Now, plug in x=115 mm: (1/2)v² = 0.09(100(115) - (1/2)(115)²) - 288. Let's simplify this step by step. First, calculate the terms inside the parentheses: 100(115) = 11500 and (1/2)(115)² = (1/2)(13225) = 6612.5. So, we have (1/2)v² = 0.09(11500 - 6612.5) - 288. Next, subtract inside the parentheses: 11500 - 6612.5 = 4887.5. Now we have (1/2)v² = 0.09(4887.5) - 288. Multiply 0.09 by 4887.5: 0. 09 * 4887.5 = 439.875. So, our equation is now (1/2)v² = 439.875 - 288. Subtract 288 from 439.875: 439.875 - 288 = 151.875. This gives us (1/2)v² = 151.875.
Multiply both sides by 2 to get rid of the (1/2): v² = 2 * 151.875 = 303.75. Finally, take the square root of both sides to solve for v: v = ±√303.75. This gives us v ≈ ±17.43 mm/s.
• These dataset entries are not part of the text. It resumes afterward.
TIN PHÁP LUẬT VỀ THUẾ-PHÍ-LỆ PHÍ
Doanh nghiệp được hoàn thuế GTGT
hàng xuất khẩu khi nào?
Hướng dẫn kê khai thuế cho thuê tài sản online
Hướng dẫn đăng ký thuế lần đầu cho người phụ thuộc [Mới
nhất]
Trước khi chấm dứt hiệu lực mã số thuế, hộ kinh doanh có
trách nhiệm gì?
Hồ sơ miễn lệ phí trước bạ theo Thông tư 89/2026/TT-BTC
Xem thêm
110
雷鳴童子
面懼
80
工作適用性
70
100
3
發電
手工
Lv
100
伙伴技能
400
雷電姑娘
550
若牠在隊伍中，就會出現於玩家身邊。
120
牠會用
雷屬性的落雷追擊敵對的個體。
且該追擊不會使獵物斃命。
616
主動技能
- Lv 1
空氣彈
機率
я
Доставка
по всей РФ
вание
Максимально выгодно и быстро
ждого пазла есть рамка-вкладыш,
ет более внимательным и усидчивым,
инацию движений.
The ± sign indicates that the particle could be moving in either direction at x=115 mm. Without more information about the particle's direction of motion at that specific instant, we can't determine the sign. However, the magnitude of the velocity is approximately 17.43 mm/s.
Calculating the Range of Positions: Where Does the Particle Move?
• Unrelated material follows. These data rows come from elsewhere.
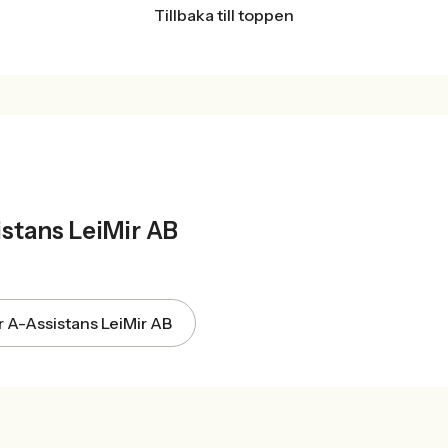
Tillbaka till toppen
T
stans LeiMir AB
ör A-Assistans LeiMir AB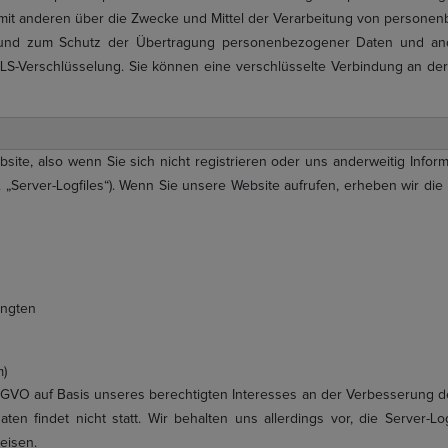
m mit anderen über die Zwecke und Mittel der Verarbeitung von persone
 und zum Schutz der Übertragung personenbezogener Daten und andere
LS-Verschlüsselung. Sie können eine verschlüsselte Verbindung an der
ite, also wenn Sie sich nicht registrieren oder uns anderweitig Infor
. „Server-Logfiles“). Wenn Sie unsere Website aufrufen, erheben wir die 
angten
m)
 DSGVO auf Basis unseres berechtigten Interesses an der Verbesserung der
 findet nicht statt. Wir behalten uns allerdings vor, die Server-Log
eisen.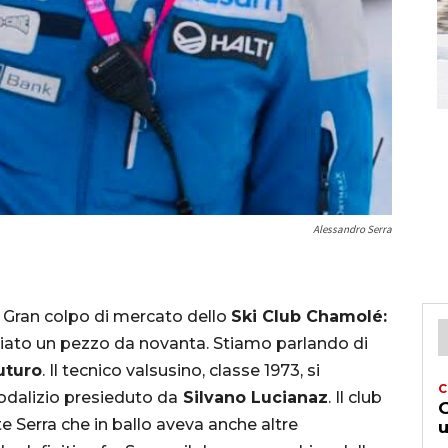
Alessandro Serra
. Gran colpo di mercato dello
Ski Club Chamolé:
ggiato un pezzo da novanta. Stiamo parlando di
uturo
. Il tecnico valsusino, classe 1973, si
C
odalizio presieduto da
Silvano Lucianaz
. Il club
G
e Serra che in ballo aveva anche altre
u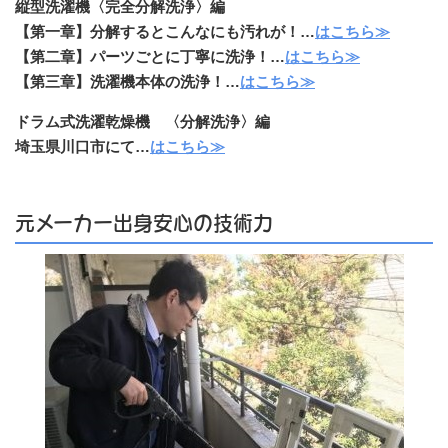
縦型洗濯機〈完全分解洗浄〉編
【第一章】分解するとこんなにも汚れが！…
はこちら≫
【第二章】パーツごとに丁寧に洗浄！…
はこちら≫
【第三章】洗濯機本体の洗浄！…
はこちら≫
ドラム式洗濯乾燥機 〈分解洗浄〉編
埼玉県川口市にて…
はこちら≫
元メーカー出身安心の技術力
Okay, so we know the particle oscillates between x=40 mm and x=160 mm. But let's confirm that by finding the extreme positions mathematically. Remember, at the extreme positions, the particle's velocity is zero. We'll use our trusty equation (1/2)v² = k(100x - (1/2)x²) + C, with k=0.09 and C=-288. Since v=0 at the extremes, we have 0 = 0.09(100x - (1/2)x²) - 288.
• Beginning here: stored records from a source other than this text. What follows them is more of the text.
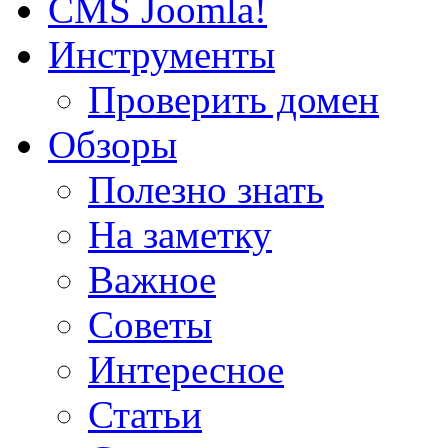
CMS Joomla!
Инструменты
Проверить домен
Обзоры
Полезно знать
На заметку
Важное
Советы
Интересное
Статьи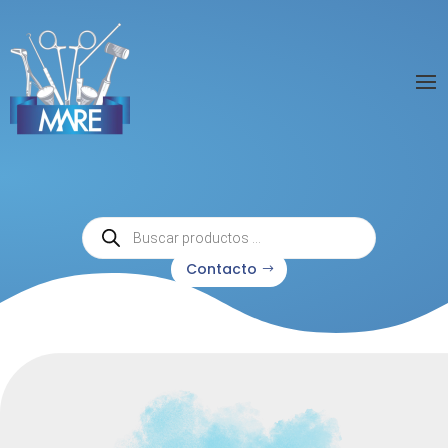
Búsqueda
de
productos
Contacto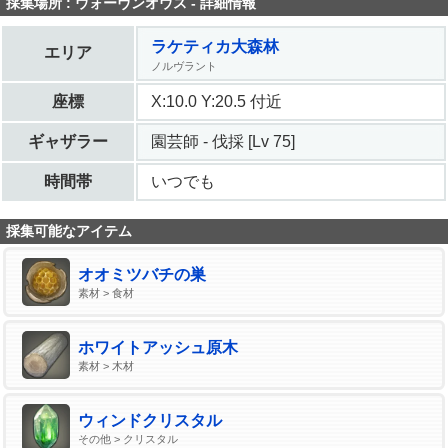
採集場所 : ウォーヴンオウス - 詳細情報
ラケティカ大森林
エリア
ノルヴラント
座標
X:10.0 Y:20.5 付近
ギャザラー
園芸師 - 伐採 [Lv 75]
時間帯
いつでも
採集可能なアイテム
オオミツバチの巣
素材 > 食材
ホワイトアッシュ原木
素材 > 木材
ウィンドクリスタル
その他 > クリスタル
To make things easier, let's get rid of the 0.09 by dividing both sides by it: 0 = 100x - (1/2)x² - 288/0.09. Calculate 288/0.09: 288 / 0.09 = 3200. So, our equation becomes 0 = 100x - (1/2)x² - 3200. Now, let's multiply the entire equation by 2 to get rid of the fraction: 0 = 200x - x² - 6400. Rearrange the terms to get a standard quadratic equation: x² - 200x + 6400 = 0.
Now we can use the quadratic formula to solve for x: x = [-b ± √(b² - 4ac)] / 2a, where a=1, b=-200, and c=6400. Plug in the values: x = [200 ± √((-200)² - 4(1)(6400))] / 2(1). Simplify inside the square root: (-200)² = 40000 and 4(1)(6400) = 25600. So, we have x = [200 ± √(40000 - 25600)] / 2. Subtract inside the square root: 40000 - 25600 = 14400. Now we have x = [200 ± √14400] / 2. The square root of 14400 is 120, so x = [200 ± 120] / 2.
Now we have two possible solutions for x: x₁ = (200 + 120) / 2 = 320 / 2 = 160 mm, and x₂ = (200 - 120) / 2 = 80 / 2 = 40 mm. These are the extreme positions of the particle's motion, exactly as stated in the problem! So, our calculations confirm that the particle oscillates between x=40 mm and x=160 mm. We've used the physics and the math to show it. How cool is that?
Conclusion: Mastering Oscillation Problems
Alright guys, we've tackled a pretty challenging problem involving oscillations and acceleration. We started by understanding the relationship between acceleration and position, then we used calculus to find the constant k and the particle's velocity at a specific point. We even verified the range of the particle's motion. The key takeaways here are the importance of understanding the physics behind the equations, using the chain rule to relate acceleration to velocity and position, and applying boundary conditions to solve for unknowns. These are skills that will serve you well in any physics problem, especially those involving oscillations and harmonic motion. Keep practicing, keep thinking, and you'll be a physics pro in no time!